NATIONS UNIES — Alors que la guerre en Ukraine entre dans sa quatrième année, la Russie s’est dite prête à envisager un cessez-le-feu, mais à une condition : que les pays occidentaux interrompent toute livraison d’armes à Kiev et que l’Ukraine cesse de mobiliser ses forces. C’est ce qu’a déclaré vendredi l’ambassadeur russe auprès des Nations Unies, Vassily Nebenzia, devant le Conseil de sécurité à New York.
« Un simple cessez-le-feu ne suffira pas », a affirmé le diplomate russe, insistant sur la nécessité d’aborder ce qu’il qualifie de « causes profondes » du conflit. Il a proposé la tenue d’un deuxième cycle de négociations à Istanbul dès lundi prochain, afin de comparer les approches des deux parties dans le processus de paix. Le premier cycle de discussions, organisé le 16 mai dernier, n’avait pas permis d’aboutir à une trêve.
Moscou veut imposer un gel des soutiens militaires occidentaux à l’Ukraine comme condition préalable à toute avancée diplomatique. Les États-Unis, pour leur part, ont proposé un cessez-le-feu de 30 jours couvrant l’ensemble des domaines militaire, aérien, maritime et des infrastructures critiques. Un diplomate américain, s’adressant au Conseil, a toutefois exprimé des doutes quant aux intentions réelles de Moscou, accusant la Russie de privilégier une victoire militaire plutôt qu’un règlement pacifique.
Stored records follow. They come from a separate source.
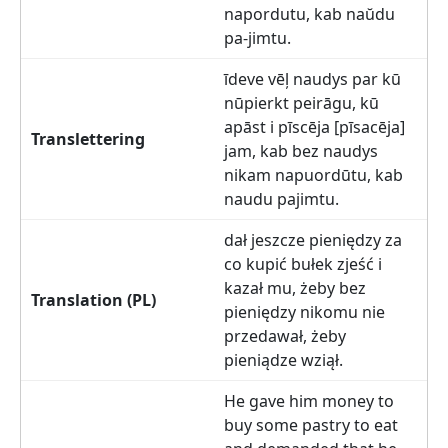
napordutu, kab naŭdu
pa-jimtu.
īdeve vēļ naudys par kū
nūpierkt peirāgu, kū
apāst i pīscēja [pīsacēja]
jam, kab bez naudys
nikam napuordūtu, kab
naudu pajimtu.
dał jeszcze pieniędzy za
co kupić bułek zjeść i
kazał mu, żeby bez
pieniędzy nikomu nie
przedawał, żeby
pieniądze wziął.
He gave him money to
buy some pastry to eat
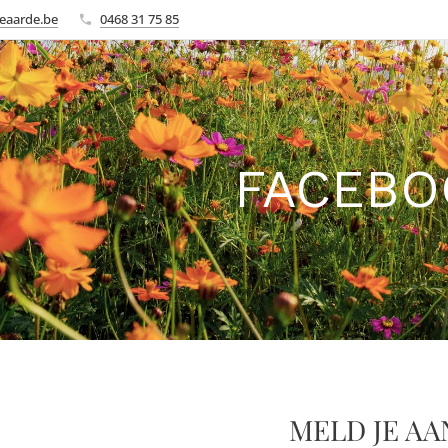
eaarde.be
0468 31 75 85
FACEBO
MELD JE AA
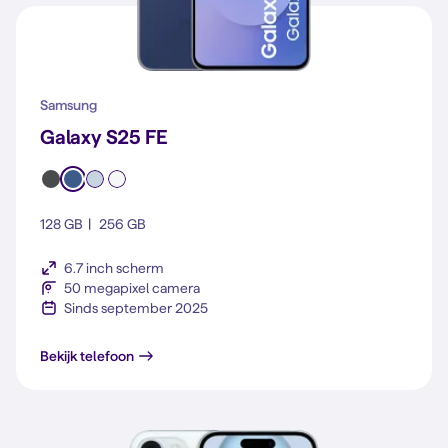
Samsung
Galaxy S25 FE
128 GB
256 GB
6.7 inch scherm
50 megapixel camera
Sinds september 2025
Galaxy S25 FE
Bekijk telefoon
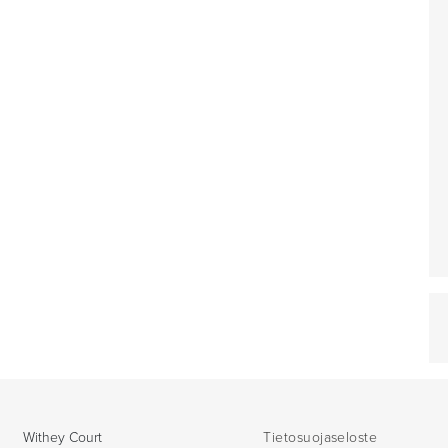
Withey Court
Tietosuojaseloste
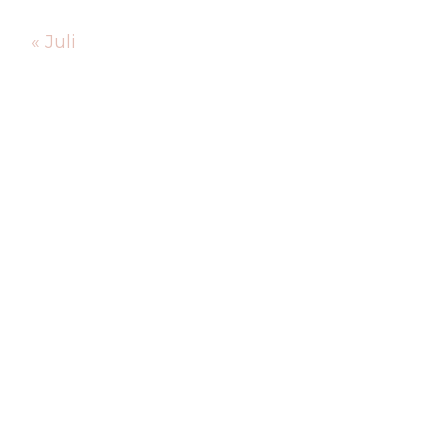
« Juli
Depuis le début de l’invasion en février 2022, la Russie justifie son offensive par la nécessité de « désarmer » l’Ukraine et de « dénazifier » ses institutions, une rhétorique fermement rejetée par l’Occident, qui y voit une tentative de renversement d’un gouvernement démocratiquement élu et tourné vers l’Europe.
« Nous continuerons à nous battre aussi longtemps que nécessaire », a martelé Nebenzia, dénonçant l’influence « néonazie » dans les pays voisins et les prétendues menaces à la frontière russe. Pour Moscou, la guerre ne prendra fin qu’à condition d’obtenir des garanties sécuritaires durables et de mettre un terme à l’orientation pro-occidentale de Kiev.
Alors que la situation humanitaire s’aggrave et que la pression internationale pour un cessez-le-feu s’intensifie, les divisions restent profondes au sein du Conseil de sécurité sur la voie à suivre pour mettre fin au conflit le plus meurtrier sur le sol européen depuis des décennies.